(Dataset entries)
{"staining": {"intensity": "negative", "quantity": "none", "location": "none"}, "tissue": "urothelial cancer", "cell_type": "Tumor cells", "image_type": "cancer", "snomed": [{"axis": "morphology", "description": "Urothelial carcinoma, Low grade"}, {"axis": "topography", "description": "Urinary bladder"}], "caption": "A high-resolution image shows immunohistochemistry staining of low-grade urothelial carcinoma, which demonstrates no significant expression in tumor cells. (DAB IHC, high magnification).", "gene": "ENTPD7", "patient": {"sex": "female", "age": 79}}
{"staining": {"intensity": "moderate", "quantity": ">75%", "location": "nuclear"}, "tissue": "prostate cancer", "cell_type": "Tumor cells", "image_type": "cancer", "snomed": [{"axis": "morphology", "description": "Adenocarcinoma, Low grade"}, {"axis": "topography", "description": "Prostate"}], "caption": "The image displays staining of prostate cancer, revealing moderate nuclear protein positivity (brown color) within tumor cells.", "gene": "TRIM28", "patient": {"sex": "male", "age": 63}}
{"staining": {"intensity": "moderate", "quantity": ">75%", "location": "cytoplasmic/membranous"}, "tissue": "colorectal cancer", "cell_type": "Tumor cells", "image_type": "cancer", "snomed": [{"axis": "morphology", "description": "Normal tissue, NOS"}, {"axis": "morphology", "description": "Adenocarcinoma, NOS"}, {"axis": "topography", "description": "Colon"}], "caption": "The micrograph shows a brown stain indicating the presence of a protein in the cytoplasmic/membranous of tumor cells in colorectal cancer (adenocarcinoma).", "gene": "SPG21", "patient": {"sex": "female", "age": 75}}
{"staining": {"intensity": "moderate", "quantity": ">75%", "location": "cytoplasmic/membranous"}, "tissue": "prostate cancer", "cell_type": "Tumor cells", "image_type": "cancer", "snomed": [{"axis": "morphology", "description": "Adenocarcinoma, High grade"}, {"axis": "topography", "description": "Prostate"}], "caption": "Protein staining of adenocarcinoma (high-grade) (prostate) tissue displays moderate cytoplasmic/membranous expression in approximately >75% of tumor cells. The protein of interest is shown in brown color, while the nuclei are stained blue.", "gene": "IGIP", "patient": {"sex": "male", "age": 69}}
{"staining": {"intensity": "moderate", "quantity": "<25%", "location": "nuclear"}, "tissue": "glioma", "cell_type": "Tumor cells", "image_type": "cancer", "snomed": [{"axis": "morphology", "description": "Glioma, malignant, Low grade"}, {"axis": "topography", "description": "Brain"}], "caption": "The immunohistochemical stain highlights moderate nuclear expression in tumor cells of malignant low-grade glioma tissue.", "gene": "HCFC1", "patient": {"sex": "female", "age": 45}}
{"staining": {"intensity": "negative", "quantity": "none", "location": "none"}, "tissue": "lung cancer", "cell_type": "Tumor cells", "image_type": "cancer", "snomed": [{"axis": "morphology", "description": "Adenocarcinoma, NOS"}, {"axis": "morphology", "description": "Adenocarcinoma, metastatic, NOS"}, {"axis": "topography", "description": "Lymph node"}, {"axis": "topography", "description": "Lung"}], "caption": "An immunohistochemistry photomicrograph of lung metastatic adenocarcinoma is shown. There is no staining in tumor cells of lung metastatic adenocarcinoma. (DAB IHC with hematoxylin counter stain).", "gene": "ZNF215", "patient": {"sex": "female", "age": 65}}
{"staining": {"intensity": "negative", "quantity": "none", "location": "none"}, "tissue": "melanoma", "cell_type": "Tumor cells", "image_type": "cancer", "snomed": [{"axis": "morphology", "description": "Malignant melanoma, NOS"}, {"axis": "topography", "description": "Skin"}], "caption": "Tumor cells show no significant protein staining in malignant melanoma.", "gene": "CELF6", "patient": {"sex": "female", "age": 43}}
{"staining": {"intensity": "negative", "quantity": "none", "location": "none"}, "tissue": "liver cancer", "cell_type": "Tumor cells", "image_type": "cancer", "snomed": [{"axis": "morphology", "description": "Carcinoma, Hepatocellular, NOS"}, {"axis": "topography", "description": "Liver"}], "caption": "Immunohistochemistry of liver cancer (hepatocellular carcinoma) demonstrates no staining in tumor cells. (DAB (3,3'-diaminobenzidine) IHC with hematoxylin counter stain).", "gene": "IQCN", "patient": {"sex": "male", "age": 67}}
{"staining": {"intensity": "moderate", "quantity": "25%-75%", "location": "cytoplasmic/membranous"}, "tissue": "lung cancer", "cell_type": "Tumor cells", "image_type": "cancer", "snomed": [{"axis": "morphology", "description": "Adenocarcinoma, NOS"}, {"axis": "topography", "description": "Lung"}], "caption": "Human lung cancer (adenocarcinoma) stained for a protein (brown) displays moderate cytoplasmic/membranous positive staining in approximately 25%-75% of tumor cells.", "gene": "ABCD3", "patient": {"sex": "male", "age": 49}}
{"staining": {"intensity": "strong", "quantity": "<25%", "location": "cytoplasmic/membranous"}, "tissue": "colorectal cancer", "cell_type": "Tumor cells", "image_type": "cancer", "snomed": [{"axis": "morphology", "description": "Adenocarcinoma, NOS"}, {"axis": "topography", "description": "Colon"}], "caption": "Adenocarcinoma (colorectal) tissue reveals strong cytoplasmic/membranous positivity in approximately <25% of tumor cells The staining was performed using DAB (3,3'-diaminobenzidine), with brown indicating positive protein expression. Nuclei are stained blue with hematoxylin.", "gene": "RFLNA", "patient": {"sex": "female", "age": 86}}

Work to complete:
Reproduce every record word for word.

Completed exercise:
{"staining": {"intensity": "negative", "quantity": "none", "location": "none"}, "tissue": "urothelial cancer", "cell_type": "Tumor cells", "image_type": "cancer", "snomed": [{"axis": "morphology", "description": "Urothelial carcinoma, Low grade"}, {"axis": "topography", "description": "Urinary bladder"}], "caption": "A high-resolution image shows immunohistochemistry staining of low-grade urothelial carcinoma, which demonstrates no significant expression in tumor cells. (DAB IHC, high magnification).", "gene": "ENTPD7", "patient": {"sex": "female", "age": 79}}
{"staining": {"intensity": "moderate", "quantity": ">75%", "location": "nuclear"}, "tissue": "prostate cancer", "cell_type": "Tumor cells", "image_type": "cancer", "snomed": [{"axis": "morphology", "description": "Adenocarcinoma, Low grade"}, {"axis": "topography", "description": "Prostate"}], "caption": "The image displays staining of prostate cancer, revealing moderate nuclear protein positivity (brown color) within tumor cells.", "gene": "TRIM28", "patient": {"sex": "male", "age": 63}}
{"staining": {"intensity": "moderate", "quantity": ">75%", "location": "cytoplasmic/membranous"}, "tissue": "colorectal cancer", "cell_type": "Tumor cells", "image_type": "cancer", "snomed": [{"axis": "morphology", "description": "Normal tissue, NOS"}, {"axis": "morphology", "description": "Adenocarcinoma, NOS"}, {"axis": "topography", "description": "Colon"}], "caption": "The micrograph shows a brown stain indicating the presence of a protein in the cytoplasmic/membranous of tumor cells in colorectal cancer (adenocarcinoma).", "gene": "SPG21", "patient": {"sex": "female", "age": 75}}
{"staining": {"intensity": "moderate", "quantity": ">75%", "location": "cytoplasmic/membranous"}, "tissue": "prostate cancer", "cell_type": "Tumor cells", "image_type": "cancer", "snomed": [{"axis": "morphology", "description": "Adenocarcinoma, High grade"}, {"axis": "topography", "description": "Prostate"}], "caption": "Protein staining of adenocarcinoma (high-grade) (prostate) tissue displays moderate cytoplasmic/membranous expression in approximately >75% of tumor cells. The protein of interest is shown in brown color, while the nuclei are stained blue.", "gene": "IGIP", "patient": {"sex": "male", "age": 69}}
{"staining": {"intensity": "moderate", "quantity": "<25%", "location": "nuclear"}, "tissue": "glioma", "cell_type": "Tumor cells", "image_type": "cancer", "snomed": [{"axis": "morphology", "description": "Glioma, malignant, Low grade"}, {"axis": "topography", "description": "Brain"}], "caption": "The immunohistochemical stain highlights moderate nuclear expression in tumor cells of malignant low-grade glioma tissue.", "gene": "HCFC1", "patient": {"sex": "female", "age": 45}}
{"staining": {"intensity": "negative", "quantity": "none", "location": "none"}, "tissue": "lung cancer", "cell_type": "Tumor cells", "image_type": "cancer", "snomed": [{"axis": "morphology", "description": "Adenocarcinoma, NOS"}, {"axis": "morphology", "description": "Adenocarcinoma, metastatic, NOS"}, {"axis": "topography", "description": "Lymph node"}, {"axis": "topography", "description": "Lung"}], "caption": "An immunohistochemistry photomicrograph of lung metastatic adenocarcinoma is shown. There is no staining in tumor cells of lung metastatic adenocarcinoma. (DAB IHC with hematoxylin counter stain).", "gene": "ZNF215", "patient": {"sex": "female", "age": 65}}
{"staining": {"intensity": "negative", "quantity": "none", "location": "none"}, "tissue": "melanoma", "cell_type": "Tumor cells", "image_type": "cancer", "snomed": [{"axis": "morphology", "description": "Malignant melanoma, NOS"}, {"axis": "topography", "description": "Skin"}], "caption": "Tumor cells show no significant protein staining in malignant melanoma.", "gene": "CELF6", "patient": {"sex": "female", "age": 43}}
{"staining": {"intensity": "negative", "quantity": "none", "location": "none"}, "tissue": "liver cancer", "cell_type": "Tumor cells", "image_type": "cancer", "snomed": [{"axis": "morphology", "description": "Carcinoma, Hepatocellular, NOS"}, {"axis": "topography", "description": "Liver"}], "caption": "Immunohistochemistry of liver cancer (hepatocellular carcinoma) demonstrates no staining in tumor cells. (DAB (3,3'-diaminobenzidine) IHC with hematoxylin counter stain).", "gene": "IQCN", "patient": {"sex": "male", "age": 67}}
{"staining": {"intensity": "moderate", "quantity": "25%-75%", "location": "cytoplasmic/membranous"}, "tissue": "lung cancer", "cell_type": "Tumor cells", "image_type": "cancer", "snomed": [{"axis": "morphology", "description": "Adenocarcinoma, NOS"}, {"axis": "topography", "description": "Lung"}], "caption": "Human lung cancer (adenocarcinoma) stained for a protein (brown) displays moderate cytoplasmic/membranous positive staining in approximately 25%-75% of tumor cells.", "gene": "ABCD3", "patient": {"sex": "male", "age": 49}}
{"staining": {"intensity": "strong", "quantity": "<25%", "location": "cytoplasmic/membranous"}, "tissue": "colorectal cancer", "cell_type": "Tumor cells", "image_type": "cancer", "snomed": [{"axis": "morphology", "description": "Adenocarcinoma, NOS"}, {"axis": "topography", "description": "Colon"}], "caption": "Adenocarcinoma (colorectal) tissue reveals strong cytoplasmic/membranous positivity in approximately <25% of tumor cells The staining was performed using DAB (3,3'-diaminobenzidine), with brown indicating positive protein expression. Nuclei are stained blue with hematoxylin.", "gene": "RFLNA", "patient": {"sex": "female", "age": 86}}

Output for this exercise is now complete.